__What you are asked to do__
Give back each entry verbatim.

__Input data__
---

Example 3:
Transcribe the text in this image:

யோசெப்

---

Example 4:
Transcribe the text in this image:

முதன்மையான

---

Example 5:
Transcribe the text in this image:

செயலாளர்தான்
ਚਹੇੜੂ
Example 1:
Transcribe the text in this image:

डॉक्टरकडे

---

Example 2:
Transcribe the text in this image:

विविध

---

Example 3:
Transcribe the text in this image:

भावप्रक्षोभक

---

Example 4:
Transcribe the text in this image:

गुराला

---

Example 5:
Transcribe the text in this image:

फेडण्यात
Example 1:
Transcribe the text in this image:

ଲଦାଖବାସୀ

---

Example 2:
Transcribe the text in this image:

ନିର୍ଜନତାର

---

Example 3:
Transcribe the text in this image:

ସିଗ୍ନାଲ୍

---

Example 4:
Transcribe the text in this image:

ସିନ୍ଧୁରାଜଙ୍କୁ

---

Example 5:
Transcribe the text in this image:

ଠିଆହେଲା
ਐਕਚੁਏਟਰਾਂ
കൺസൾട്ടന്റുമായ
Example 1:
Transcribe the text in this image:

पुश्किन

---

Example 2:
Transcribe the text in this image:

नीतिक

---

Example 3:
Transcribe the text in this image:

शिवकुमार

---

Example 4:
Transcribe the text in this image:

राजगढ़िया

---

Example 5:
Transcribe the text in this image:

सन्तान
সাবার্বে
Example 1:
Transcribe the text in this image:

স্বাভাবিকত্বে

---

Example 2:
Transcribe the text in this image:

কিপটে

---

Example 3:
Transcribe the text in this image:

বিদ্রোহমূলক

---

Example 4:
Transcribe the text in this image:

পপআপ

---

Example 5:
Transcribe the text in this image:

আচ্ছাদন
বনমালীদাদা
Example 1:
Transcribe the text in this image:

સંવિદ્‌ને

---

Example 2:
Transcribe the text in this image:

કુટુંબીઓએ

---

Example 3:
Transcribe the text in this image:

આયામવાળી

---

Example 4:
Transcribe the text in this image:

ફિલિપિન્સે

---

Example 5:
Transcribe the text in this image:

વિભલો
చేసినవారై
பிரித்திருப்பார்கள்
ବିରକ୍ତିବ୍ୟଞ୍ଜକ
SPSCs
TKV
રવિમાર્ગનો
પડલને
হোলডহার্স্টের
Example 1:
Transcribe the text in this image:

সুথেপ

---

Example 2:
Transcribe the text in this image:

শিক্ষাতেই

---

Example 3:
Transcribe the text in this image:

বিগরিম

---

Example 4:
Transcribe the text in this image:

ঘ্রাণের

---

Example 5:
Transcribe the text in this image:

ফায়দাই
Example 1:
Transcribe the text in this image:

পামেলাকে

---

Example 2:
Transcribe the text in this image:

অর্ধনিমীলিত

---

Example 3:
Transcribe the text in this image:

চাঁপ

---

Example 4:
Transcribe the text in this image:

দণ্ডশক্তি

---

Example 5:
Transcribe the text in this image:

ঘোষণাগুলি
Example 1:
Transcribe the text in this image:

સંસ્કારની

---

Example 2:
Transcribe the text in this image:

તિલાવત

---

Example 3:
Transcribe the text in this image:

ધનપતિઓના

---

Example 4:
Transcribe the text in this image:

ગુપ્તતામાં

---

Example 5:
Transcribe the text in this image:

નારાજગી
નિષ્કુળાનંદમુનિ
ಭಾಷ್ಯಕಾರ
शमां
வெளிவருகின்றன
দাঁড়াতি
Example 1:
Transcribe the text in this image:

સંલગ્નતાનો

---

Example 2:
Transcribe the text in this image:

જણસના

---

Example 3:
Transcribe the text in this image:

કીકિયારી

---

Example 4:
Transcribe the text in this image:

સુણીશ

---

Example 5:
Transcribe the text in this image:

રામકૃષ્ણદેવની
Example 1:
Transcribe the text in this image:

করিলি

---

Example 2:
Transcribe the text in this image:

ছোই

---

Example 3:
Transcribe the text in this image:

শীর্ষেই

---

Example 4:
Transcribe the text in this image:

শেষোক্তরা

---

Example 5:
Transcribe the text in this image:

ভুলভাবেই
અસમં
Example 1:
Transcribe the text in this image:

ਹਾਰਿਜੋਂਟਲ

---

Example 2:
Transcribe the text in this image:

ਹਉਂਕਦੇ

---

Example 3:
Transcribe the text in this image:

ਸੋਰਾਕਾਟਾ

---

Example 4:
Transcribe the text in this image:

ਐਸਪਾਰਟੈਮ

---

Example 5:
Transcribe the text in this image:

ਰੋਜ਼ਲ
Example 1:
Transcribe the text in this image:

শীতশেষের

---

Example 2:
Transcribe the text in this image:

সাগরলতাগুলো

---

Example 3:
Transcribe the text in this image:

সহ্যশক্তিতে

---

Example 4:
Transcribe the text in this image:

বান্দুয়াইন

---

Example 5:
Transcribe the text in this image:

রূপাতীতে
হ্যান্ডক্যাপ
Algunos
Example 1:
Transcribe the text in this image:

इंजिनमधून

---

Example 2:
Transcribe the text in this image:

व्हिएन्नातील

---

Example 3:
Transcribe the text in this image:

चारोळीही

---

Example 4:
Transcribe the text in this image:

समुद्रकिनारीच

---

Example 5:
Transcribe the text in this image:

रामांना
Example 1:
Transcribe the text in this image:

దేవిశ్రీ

__Task response__
---

Example 3:
Transcribe the text in this image:

யோசெப்

---

Example 4:
Transcribe the text in this image:

முதன்மையான

---

Example 5:
Transcribe the text in this image:

செயலாளர்தான்
ਚਹੇੜੂ
Example 1:
Transcribe the text in this image:

डॉक्टरकडे

---

Example 2:
Transcribe the text in this image:

विविध

---

Example 3:
Transcribe the text in this image:

भावप्रक्षोभक

---

Example 4:
Transcribe the text in this image:

गुराला

---

Example 5:
Transcribe the text in this image:

फेडण्यात
Example 1:
Transcribe the text in this image:

ଲଦାଖବାସୀ

---

Example 2:
Transcribe the text in this image:

ନିର୍ଜନତାର

---

Example 3:
Transcribe the text in this image:

ସିଗ୍ନାଲ୍

---

Example 4:
Transcribe the text in this image:

ସିନ୍ଧୁରାଜଙ୍କୁ

---

Example 5:
Transcribe the text in this image:

ଠିଆହେଲା
ਐਕਚੁਏਟਰਾਂ
കൺസൾട്ടന്റുമായ
Example 1:
Transcribe the text in this image:

पुश्किन

---

Example 2:
Transcribe the text in this image:

नीतिक

---

Example 3:
Transcribe the text in this image:

शिवकुमार

---

Example 4:
Transcribe the text in this image:

राजगढ़िया

---

Example 5:
Transcribe the text in this image:

सन्तान
সাবার্বে
Example 1:
Transcribe the text in this image:

স্বাভাবিকত্বে

---

Example 2:
Transcribe the text in this image:

কিপটে

---

Example 3:
Transcribe the text in this image:

বিদ্রোহমূলক

---

Example 4:
Transcribe the text in this image:

পপআপ

---

Example 5:
Transcribe the text in this image:

আচ্ছাদন
বনমালীদাদা
Example 1:
Transcribe the text in this image:

સંવિદ્‌ને

---

Example 2:
Transcribe the text in this image:

કુટુંબીઓએ

---

Example 3:
Transcribe the text in this image:

આયામવાળી

---

Example 4:
Transcribe the text in this image:

ફિલિપિન્સે

---

Example 5:
Transcribe the text in this image:

વિભલો
చేసినవారై
பிரித்திருப்பார்கள்
ବିରକ୍ତିବ୍ୟଞ୍ଜକ
SPSCs
TKV
રવિમાર્ગનો
પડલને
হোলডহার্স্টের
Example 1:
Transcribe the text in this image:

সুথেপ

---

Example 2:
Transcribe the text in this image:

শিক্ষাতেই

---

Example 3:
Transcribe the text in this image:

বিগরিম

---

Example 4:
Transcribe the text in this image:

ঘ্রাণের

---

Example 5:
Transcribe the text in this image:

ফায়দাই
Example 1:
Transcribe the text in this image:

পামেলাকে

---

Example 2:
Transcribe the text in this image:

অর্ধনিমীলিত

---

Example 3:
Transcribe the text in this image:

চাঁপ

---

Example 4:
Transcribe the text in this image:

দণ্ডশক্তি

---

Example 5:
Transcribe the text in this image:

ঘোষণাগুলি
Example 1:
Transcribe the text in this image:

સંસ્કારની

---

Example 2:
Transcribe the text in this image:

તિલાવત

---

Example 3:
Transcribe the text in this image:

ધનપતિઓના

---

Example 4:
Transcribe the text in this image:

ગુપ્તતામાં

---

Example 5:
Transcribe the text in this image:

નારાજગી
નિષ્કુળાનંદમુનિ
ಭಾಷ್ಯಕಾರ
शमां
வெளிவருகின்றன
দাঁড়াতি
Example 1:
Transcribe the text in this image:

સંલગ્નતાનો

---

Example 2:
Transcribe the text in this image:

જણસના

---

Example 3:
Transcribe the text in this image:

કીકિયારી

---

Example 4:
Transcribe the text in this image:

સુણીશ

---

Example 5:
Transcribe the text in this image:

રામકૃષ્ણદેવની
Example 1:
Transcribe the text in this image:

করিলি

---

Example 2:
Transcribe the text in this image:

ছোই

---

Example 3:
Transcribe the text in this image:

শীর্ষেই

---

Example 4:
Transcribe the text in this image:

শেষোক্তরা

---

Example 5:
Transcribe the text in this image:

ভুলভাবেই
અસમં
Example 1:
Transcribe the text in this image:

ਹਾਰਿਜੋਂਟਲ

---

Example 2:
Transcribe the text in this image:

ਹਉਂਕਦੇ

---

Example 3:
Transcribe the text in this image:

ਸੋਰਾਕਾਟਾ

---

Example 4:
Transcribe the text in this image:

ਐਸਪਾਰਟੈਮ

---

Example 5:
Transcribe the text in this image:

ਰੋਜ਼ਲ
Example 1:
Transcribe the text in this image:

শীতশেষের

---

Example 2:
Transcribe the text in this image:

সাগরলতাগুলো

---

Example 3:
Transcribe the text in this image:

সহ্যশক্তিতে

---

Example 4:
Transcribe the text in this image:

বান্দুয়াইন

---

Example 5:
Transcribe the text in this image:

রূপাতীতে
হ্যান্ডক্যাপ
Algunos
Example 1:
Transcribe the text in this image:

इंजिनमधून

---

Example 2:
Transcribe the text in this image:

व्हिएन्नातील

---

Example 3:
Transcribe the text in this image:

चारोळीही

---

Example 4:
Transcribe the text in this image:

समुद्रकिनारीच

---

Example 5:
Transcribe the text in this image:

रामांना
Example 1:
Transcribe the text in this image:

దేవిశ్రీ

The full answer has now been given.